Ultima domanda di Liiceanu, da romeno a romeno: “Vorrebbe rivedere Rǎşinari? Ci tornerà?”. Risponde Cioran: “Non lo so, non posso rispondere. Temo di rivedere i luoghi che hanno contato molto nella mia vita. Ero troppo felice in quel villaggio. Ho paura di ritrovare il paradiso”. Fine. Non resta che stringersi a Simone Boué, la compagna incontrata negli anni ’40, l’amore: “L’amore ha rappresentato senza dubbio un’esperienza fondamentale. E con mia grande meraviglia, l’ho vissuta.
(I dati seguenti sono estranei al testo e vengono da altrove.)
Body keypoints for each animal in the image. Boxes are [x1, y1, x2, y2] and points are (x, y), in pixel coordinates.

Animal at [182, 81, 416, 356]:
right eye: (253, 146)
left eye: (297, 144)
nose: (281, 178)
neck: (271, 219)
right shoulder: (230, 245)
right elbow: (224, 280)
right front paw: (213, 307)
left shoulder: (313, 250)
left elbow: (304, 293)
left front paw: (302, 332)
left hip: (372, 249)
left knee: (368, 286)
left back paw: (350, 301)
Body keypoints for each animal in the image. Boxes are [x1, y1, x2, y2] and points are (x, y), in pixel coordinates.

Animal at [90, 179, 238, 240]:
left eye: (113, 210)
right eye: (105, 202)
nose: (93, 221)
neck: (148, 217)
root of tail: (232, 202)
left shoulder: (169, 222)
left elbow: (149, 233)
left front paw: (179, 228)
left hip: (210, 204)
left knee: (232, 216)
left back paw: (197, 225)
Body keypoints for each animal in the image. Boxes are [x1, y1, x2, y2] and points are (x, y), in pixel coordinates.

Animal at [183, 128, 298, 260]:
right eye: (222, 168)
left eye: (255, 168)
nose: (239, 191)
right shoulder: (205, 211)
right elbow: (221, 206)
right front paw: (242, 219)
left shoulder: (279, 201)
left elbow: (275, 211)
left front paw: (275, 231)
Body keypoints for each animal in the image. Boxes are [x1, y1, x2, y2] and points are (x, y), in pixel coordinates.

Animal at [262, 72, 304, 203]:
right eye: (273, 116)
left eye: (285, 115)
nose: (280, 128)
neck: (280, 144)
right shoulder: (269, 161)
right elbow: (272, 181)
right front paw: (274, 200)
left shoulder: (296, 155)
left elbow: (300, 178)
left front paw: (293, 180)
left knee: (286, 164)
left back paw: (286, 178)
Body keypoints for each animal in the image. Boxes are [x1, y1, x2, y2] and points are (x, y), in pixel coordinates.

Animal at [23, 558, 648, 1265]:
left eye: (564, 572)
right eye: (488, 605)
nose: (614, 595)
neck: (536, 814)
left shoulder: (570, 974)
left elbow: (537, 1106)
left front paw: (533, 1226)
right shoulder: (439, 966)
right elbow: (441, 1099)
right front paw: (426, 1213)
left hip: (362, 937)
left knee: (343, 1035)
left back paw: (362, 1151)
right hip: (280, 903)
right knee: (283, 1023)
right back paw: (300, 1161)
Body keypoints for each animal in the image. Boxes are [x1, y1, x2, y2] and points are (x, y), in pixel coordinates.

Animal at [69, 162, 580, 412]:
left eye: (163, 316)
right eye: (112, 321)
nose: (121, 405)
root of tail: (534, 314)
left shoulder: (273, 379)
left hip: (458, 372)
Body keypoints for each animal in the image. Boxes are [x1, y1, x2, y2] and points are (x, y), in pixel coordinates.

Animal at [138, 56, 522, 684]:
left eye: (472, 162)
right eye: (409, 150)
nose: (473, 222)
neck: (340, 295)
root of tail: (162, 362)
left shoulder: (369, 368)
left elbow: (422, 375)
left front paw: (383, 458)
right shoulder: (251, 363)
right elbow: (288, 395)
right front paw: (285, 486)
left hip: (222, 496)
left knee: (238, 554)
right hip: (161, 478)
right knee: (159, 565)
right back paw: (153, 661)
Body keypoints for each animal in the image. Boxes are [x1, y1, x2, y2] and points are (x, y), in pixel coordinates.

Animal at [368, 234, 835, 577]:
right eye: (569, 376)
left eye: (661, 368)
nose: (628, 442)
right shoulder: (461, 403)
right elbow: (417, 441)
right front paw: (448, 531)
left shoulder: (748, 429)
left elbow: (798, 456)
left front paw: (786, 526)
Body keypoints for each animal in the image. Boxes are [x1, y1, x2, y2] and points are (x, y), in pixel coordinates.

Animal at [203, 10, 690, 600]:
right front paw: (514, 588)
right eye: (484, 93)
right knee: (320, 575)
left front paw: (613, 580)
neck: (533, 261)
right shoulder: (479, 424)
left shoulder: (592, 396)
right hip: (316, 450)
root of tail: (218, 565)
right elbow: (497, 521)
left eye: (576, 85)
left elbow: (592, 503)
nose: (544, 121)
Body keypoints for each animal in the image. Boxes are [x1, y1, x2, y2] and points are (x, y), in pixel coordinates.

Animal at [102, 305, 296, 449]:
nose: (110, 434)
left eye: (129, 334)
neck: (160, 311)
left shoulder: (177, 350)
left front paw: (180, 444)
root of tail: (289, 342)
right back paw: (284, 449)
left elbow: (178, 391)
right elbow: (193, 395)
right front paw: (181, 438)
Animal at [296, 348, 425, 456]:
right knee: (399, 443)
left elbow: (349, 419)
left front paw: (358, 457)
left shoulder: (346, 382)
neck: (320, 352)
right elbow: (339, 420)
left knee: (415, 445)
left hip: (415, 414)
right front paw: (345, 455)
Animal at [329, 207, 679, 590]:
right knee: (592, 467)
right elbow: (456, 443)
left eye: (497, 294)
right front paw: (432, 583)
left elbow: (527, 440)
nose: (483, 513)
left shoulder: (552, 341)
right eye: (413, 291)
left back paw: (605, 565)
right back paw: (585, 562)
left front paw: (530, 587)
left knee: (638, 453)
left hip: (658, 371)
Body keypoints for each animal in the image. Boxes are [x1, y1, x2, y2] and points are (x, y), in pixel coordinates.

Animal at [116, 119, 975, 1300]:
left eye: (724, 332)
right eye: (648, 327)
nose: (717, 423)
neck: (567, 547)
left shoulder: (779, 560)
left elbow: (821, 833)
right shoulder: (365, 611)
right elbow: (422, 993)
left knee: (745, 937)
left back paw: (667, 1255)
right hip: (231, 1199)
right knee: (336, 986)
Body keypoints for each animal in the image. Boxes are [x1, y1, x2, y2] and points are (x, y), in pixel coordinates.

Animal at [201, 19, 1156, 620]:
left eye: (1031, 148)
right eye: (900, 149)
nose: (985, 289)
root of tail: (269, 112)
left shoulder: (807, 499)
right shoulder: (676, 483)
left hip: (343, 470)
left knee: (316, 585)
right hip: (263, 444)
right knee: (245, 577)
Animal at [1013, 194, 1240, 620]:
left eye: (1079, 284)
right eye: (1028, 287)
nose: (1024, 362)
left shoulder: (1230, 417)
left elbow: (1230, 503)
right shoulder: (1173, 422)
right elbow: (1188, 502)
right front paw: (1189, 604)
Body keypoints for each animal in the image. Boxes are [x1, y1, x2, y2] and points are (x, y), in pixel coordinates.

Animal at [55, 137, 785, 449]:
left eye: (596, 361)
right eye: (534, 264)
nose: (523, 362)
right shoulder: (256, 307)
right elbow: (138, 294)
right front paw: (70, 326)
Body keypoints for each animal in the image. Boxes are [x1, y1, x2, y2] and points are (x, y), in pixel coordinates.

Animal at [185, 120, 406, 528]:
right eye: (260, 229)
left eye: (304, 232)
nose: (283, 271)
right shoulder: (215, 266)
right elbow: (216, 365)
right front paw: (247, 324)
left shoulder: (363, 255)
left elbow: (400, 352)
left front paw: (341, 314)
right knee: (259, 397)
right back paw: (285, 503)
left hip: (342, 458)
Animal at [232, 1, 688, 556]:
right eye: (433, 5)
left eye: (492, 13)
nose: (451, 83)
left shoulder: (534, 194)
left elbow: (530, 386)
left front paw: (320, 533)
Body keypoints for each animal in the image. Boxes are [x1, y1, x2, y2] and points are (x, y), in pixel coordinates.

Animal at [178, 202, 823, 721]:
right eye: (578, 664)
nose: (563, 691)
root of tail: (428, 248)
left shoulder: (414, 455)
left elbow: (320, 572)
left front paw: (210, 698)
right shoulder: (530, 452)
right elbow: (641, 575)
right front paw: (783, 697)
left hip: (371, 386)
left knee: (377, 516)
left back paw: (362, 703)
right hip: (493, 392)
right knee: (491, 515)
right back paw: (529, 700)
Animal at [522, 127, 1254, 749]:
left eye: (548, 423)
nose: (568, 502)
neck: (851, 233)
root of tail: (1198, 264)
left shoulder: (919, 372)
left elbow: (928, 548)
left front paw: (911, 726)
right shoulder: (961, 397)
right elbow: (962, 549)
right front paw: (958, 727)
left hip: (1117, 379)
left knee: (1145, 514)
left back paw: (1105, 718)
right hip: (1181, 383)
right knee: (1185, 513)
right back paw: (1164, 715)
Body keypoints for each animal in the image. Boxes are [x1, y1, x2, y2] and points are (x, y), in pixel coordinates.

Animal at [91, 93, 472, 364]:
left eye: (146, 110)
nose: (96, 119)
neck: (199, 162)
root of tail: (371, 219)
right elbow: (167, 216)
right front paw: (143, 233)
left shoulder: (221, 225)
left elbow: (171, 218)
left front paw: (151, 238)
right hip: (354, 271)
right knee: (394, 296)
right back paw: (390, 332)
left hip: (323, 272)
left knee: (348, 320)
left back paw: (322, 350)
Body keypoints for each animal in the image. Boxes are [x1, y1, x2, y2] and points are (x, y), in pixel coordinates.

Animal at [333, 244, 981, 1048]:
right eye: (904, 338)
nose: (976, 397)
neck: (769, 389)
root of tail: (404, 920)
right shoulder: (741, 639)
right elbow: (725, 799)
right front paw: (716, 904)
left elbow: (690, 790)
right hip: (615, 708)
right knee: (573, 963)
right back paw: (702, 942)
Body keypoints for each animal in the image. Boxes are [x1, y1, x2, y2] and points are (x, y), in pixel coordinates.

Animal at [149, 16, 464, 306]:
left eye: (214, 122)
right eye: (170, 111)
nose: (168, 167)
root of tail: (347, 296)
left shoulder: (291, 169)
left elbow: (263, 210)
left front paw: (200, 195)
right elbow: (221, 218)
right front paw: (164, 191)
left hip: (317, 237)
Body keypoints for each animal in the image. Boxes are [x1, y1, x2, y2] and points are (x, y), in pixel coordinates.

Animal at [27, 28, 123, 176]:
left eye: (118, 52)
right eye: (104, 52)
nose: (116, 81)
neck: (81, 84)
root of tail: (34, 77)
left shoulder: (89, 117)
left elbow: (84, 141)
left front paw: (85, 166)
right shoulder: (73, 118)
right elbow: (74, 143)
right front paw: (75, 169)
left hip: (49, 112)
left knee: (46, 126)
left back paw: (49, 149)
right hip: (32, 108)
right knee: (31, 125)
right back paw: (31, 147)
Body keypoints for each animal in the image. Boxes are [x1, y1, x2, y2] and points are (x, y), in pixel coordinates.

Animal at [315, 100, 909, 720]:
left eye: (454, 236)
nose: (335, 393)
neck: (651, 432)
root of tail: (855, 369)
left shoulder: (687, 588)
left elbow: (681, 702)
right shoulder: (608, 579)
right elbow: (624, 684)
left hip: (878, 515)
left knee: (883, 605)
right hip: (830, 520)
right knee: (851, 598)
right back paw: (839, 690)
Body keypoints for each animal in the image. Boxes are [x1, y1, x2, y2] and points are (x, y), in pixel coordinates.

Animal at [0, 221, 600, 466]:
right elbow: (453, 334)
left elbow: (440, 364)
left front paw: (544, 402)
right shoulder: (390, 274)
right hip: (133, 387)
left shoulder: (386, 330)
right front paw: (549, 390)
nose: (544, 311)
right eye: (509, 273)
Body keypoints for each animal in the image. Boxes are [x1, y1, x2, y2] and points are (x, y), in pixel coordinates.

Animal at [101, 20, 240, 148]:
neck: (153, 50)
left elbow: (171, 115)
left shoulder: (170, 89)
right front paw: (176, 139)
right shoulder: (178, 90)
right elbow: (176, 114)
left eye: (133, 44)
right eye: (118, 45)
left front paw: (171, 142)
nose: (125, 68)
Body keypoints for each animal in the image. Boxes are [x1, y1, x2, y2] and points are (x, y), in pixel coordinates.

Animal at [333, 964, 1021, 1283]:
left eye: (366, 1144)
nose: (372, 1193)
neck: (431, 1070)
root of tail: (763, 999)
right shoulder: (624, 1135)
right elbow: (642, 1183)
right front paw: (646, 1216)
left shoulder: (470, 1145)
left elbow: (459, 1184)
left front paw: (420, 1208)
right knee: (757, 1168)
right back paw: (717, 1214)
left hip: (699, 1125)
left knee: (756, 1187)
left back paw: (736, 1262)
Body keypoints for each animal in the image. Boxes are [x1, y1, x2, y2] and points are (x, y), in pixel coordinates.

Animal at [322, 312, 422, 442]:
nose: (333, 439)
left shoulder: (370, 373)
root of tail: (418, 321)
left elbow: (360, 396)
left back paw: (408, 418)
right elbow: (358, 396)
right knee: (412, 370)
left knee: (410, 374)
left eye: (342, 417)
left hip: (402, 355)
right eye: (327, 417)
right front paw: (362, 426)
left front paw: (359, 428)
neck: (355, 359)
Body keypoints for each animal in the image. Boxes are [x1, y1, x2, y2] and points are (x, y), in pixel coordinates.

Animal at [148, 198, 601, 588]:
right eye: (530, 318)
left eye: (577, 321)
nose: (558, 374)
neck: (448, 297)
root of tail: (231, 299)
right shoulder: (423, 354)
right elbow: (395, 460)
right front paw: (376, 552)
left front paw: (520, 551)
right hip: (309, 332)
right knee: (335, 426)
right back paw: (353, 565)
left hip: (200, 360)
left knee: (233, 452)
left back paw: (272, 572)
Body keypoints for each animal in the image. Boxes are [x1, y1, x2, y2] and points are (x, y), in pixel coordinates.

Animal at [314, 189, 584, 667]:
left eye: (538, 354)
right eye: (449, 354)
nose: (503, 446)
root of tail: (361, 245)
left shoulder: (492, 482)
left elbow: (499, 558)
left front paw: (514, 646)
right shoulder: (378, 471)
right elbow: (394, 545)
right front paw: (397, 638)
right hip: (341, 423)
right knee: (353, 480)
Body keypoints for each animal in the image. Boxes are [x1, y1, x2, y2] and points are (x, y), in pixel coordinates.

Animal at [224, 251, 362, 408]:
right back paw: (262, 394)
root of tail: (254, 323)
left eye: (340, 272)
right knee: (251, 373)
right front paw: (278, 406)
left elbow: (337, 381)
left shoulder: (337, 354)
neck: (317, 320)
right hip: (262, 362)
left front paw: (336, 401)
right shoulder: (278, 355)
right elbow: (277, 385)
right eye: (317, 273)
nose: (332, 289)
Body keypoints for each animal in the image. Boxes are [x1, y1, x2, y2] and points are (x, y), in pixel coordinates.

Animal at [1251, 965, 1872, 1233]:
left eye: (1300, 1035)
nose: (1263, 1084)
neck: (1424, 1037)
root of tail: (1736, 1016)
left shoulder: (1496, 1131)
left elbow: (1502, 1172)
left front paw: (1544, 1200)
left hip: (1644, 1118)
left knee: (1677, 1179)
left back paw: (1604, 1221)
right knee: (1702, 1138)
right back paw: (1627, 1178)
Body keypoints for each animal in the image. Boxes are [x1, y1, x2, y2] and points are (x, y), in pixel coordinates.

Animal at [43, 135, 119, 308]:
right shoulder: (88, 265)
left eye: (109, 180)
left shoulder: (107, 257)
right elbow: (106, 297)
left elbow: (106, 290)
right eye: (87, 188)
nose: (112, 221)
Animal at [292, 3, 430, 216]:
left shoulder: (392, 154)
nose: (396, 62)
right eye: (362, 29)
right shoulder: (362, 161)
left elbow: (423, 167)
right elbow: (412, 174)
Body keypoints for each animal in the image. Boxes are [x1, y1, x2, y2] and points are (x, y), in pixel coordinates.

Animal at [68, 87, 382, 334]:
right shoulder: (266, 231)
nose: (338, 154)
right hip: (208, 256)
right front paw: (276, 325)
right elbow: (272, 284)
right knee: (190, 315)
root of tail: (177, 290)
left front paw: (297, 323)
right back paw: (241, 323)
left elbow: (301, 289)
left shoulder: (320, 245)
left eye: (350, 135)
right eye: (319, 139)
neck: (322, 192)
Ma non ha risolto alcun problema”. Perché non era e non è risolvibile il problema Cioran, perché non era e non è risolvibile il problema uomo. Da una lunga e penosa sopportazione sono nati i suoi libri e quelli degli altri su di lui, Fiore e Liiceanu compresi, che cominciano a diventare numerosi senza poter esaudire fino in fondo la domanda di Cioran, senza poter raccogliere fino in fondo l’urlo di Cioran. Non è colpa di Fiore e Liiceanu. È colpa, o forse merito, di Cioran. Tanto è stato detto e scritto, tanto resta ancora da dire e da scrivere. Miniera inesauribile, cantiere perennemente aperto, fenomeno indagabile fino alla soglia della mansarda di rue de l’Odéon. Oltre non si può. Perché anch'egli, come ognuno di noi, era un uomo. Mistero sondabile fino alle porte dell’anima. Anche la psicoanalisi, quella che non si ritiene onnipotente, lo sa.